Frankly, neither team had the arms or the chemistry of champions in 2005. All summer long, conversations with both my Red Sox and Yankee fan friends never went far without someone saying how flawed the teams were.
Still, you hope against hope. For Red Sox fans, it was pleasant to bask in the glory of 2004 and to believe the old magic might reappear in the playoffs. Our Tim O’Sullivan took this view when Boston lost the opener to Chicago 14-2. The headline on his column read: “Relax fans, they’re looking ahead.” Even after the Red Sox lost the second game, our Dave D’Onofrio’s front-page column was headlined: “A bad spot, but it’s familiar.”

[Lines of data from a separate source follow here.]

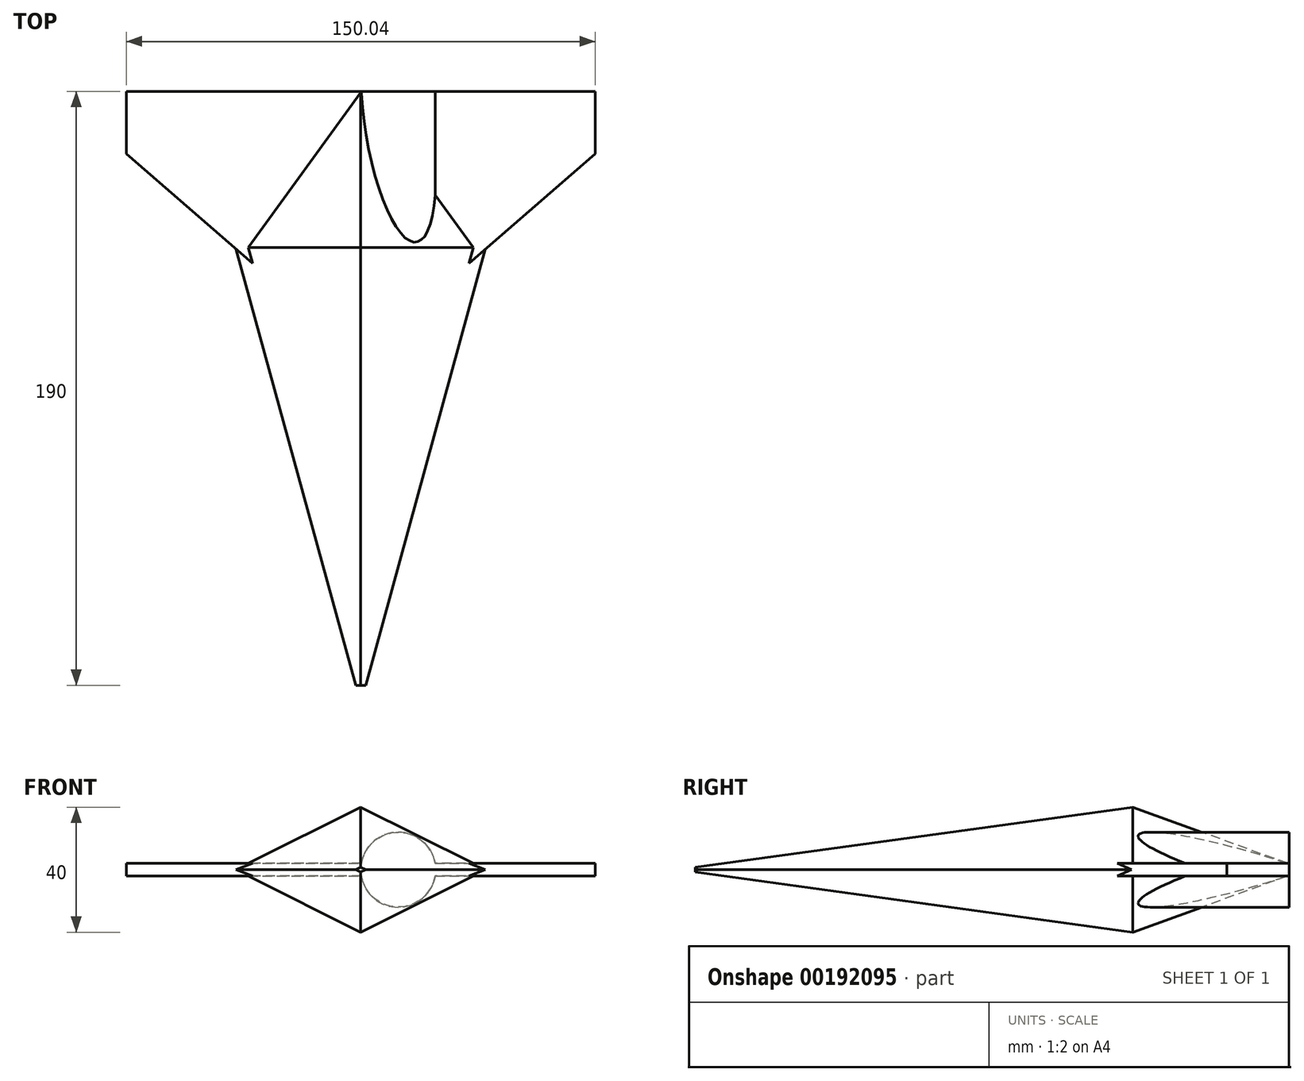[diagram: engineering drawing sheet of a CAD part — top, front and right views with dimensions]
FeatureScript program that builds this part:
annotation { "Feature Type Name" : "Feature", "Feature Type Description" : "" }
export const myFeature = defineFeature(function(context is Context, id is Id, definition is map)
    precondition{}
    {
        {
            var Q0;
            Q0=qCreatedBy(makeId("Front.planeOp"),FACE);
            var sketch = newSketch(context, id + "F0", { "sketchPlane" : qUnion([Q0])});
            skLineSegment(sketch, "E0", {"start": v(-40, 0) * mm, "end": v(0, 20) * mm});
            skLineSegment(sketch, "E1.MirrorCS", {"start": v(-40, 0) * mm, "end": v(0, -20) * mm});
            skLineSegment(sketch, "E2.MirrorCS", {"start": v(40, 0) * mm, "end": v(0, 20) * mm});
            skLineSegment(sketch, "E3.MirrorCS", {"start": v(40, 0) * mm, "end": v(0, -20) * mm});
            skSolve(sketch);
        }
        {
            var Q0;
            Q0=makeQuery(id+"F0.imprint","IMPRINT",FACE,{"disambiguationData":[TD([[makeQuery(id+"F0.imprint","IMPRINT",EDGE,{"derivedFrom":sQuery(id+"F0.wireOp",EDGE,"E0")}),-1.0]])]});
            extrude(context, id + "F1", {"entities" : qUnion([Q0]), "depth" : 140 * mm, "hasDraft" : true, "draftAngle" : 7 * degree, "draftPullDirection" : true, "hasSecondDirection" : true, "secondDirectionOppositeDirection" : true, "secondDirectionDepth" : 50 * mm, "hasSecondDirectionDraft" : true, "secondDirectionDraftAngle" : 18 * degree, "secondDirectionDraftPullDirection" : true});
        }
        {
            var Q0;
            Q0=qCreatedBy(makeId("Top.planeOp"),FACE);
            var sketch = newSketch(context, id + "F2", { "sketchPlane" : qUnion([Q0])});
            skLineSegment(sketch, "E4", {"start": v(0, -35) * mm, "end": v(75.02, 30) * mm});
            skLineSegment(sketch, "E5", {"start": v(75.02, 30) * mm, "end": v(75.02, 50) * mm});
            skLineSegment(sketch, "E6", {"start": v(75.02, 50) * mm, "end": v(0, 50) * mm});
            skLineSegment(sketch, "E7", {"start": v(0, 50) * mm, "end": v(0, -35) * mm});
            skLineSegment(sketch, "E8.MirrorCS", {"start": v(0, -35) * mm, "end": v(-75.02, 30) * mm});
            skLineSegment(sketch, "E9.MirrorCS", {"start": v(-75.02, 50) * mm, "end": v(0, 50) * mm});
            skLineSegment(sketch, "E10.MirrorCS", {"start": v(-75.02, 30) * mm, "end": v(-75.02, 50) * mm});
            skSolve(sketch);
        }
        {
            var Q0;
            Q0 = qSketchRegion(id + "F2", true);
            extrude(context, id + "F3", {"entities" : qUnion([Q0]), "operationType" : NewBodyOperationType.ADD, "endBound" : BoundingType.SYMMETRIC, "depth" : 4 * mm});
        }
        {
            var Q0;
            Q0=qCreatedBy(makeId("Front.planeOp"),FACE);
            var sketch = newSketch(context, id + "F4", { "sketchPlane" : qUnion([Q0])});
            skCircle(sketch, "E11", {"center": v(12, 0) * mm, "radius": 12 * mm});
            skCircle(sketch, "E12.MirrorC", {"center": v(-12, 0) * mm, "radius": 12 * mm});
            skSolve(sketch);
        }
        {
            var Q0;
            Q0=makeQuery(id+"F4.imprint","IMPRINT",FACE,{"disambiguationData":[TD([[makeQuery(id+"F4.imprint","IMPRINT",EDGE,{"derivedFrom":sQuery(id+"F4.wireOp",EDGE,"E11")}),1.0]])]});
            var Q1;
            Q1=makeQuery(id+"F4.imprint","IMPRINT",FACE,{"disambiguationData":[TD([[makeQuery(id+"F4.imprint","IMPRINT",EDGE,{"derivedFrom":sQuery(id+"F4.wireOp",EDGE,"E12.MirrorC")}),-1.0]])]});
            extrude(context, id + "F5", {"entities" : qUnion([Q0, Q1]), "operationType" : NewBodyOperationType.ADD, "oppositeDirection" : true, "depth" : 50 * mm});
        }
    });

That second game was my first look at the Chicago reliever Bobby Jenks. With my East Coast bias, I had been saying that neither the Angels nor the White Sox scared me. Jenks scared me. Champions have lights-out closers. Jenks is one.
As for the Yankees, my gosh, what a strange ride. I’ve liked the Yankees since I was a boy. I grew up liking the Red Sox, too, but if you live in New England, you have to choose. You can’t root for both. The rivalry is too personal. But I find it hard to believe George Steinbrenner and his front office abandoned the formula that combined bought and homegrown stars with solid journeyman – Paul O’Neill, Scott Brosius, Tino Martinez in his first tour. It is beyond me why the Yankee brass has to keep proving to itself that money isn’t everything.
The poster boy for this philosophy is Alex Rodriquez. For all the beauty of his game at times, how hard it is to like him. What an irony it will be if he wins the MVP. At crunch time, it is as though his $252 million contract is an anvil on his back. When he came up in the ninth inning last night, I muttered under my breath that Joe Torre ought to give him the bunt sign. Even though the Yankees were two runs down, and even though A-Rod had led the league in homers, I knew he was going to hit into a double play.
So now we fans – of the Red Sox and Yankees alike – face a long winter with nothing to taunt each other about. When spring returns and we emerge from baseball hibernation, we’ll be as eager as ever for the next chapter in the greatest rivalry in sport. Even so, there is so much wrong with these teams that it is hard to imagine either can make enough moves to hide or fix all the flaws.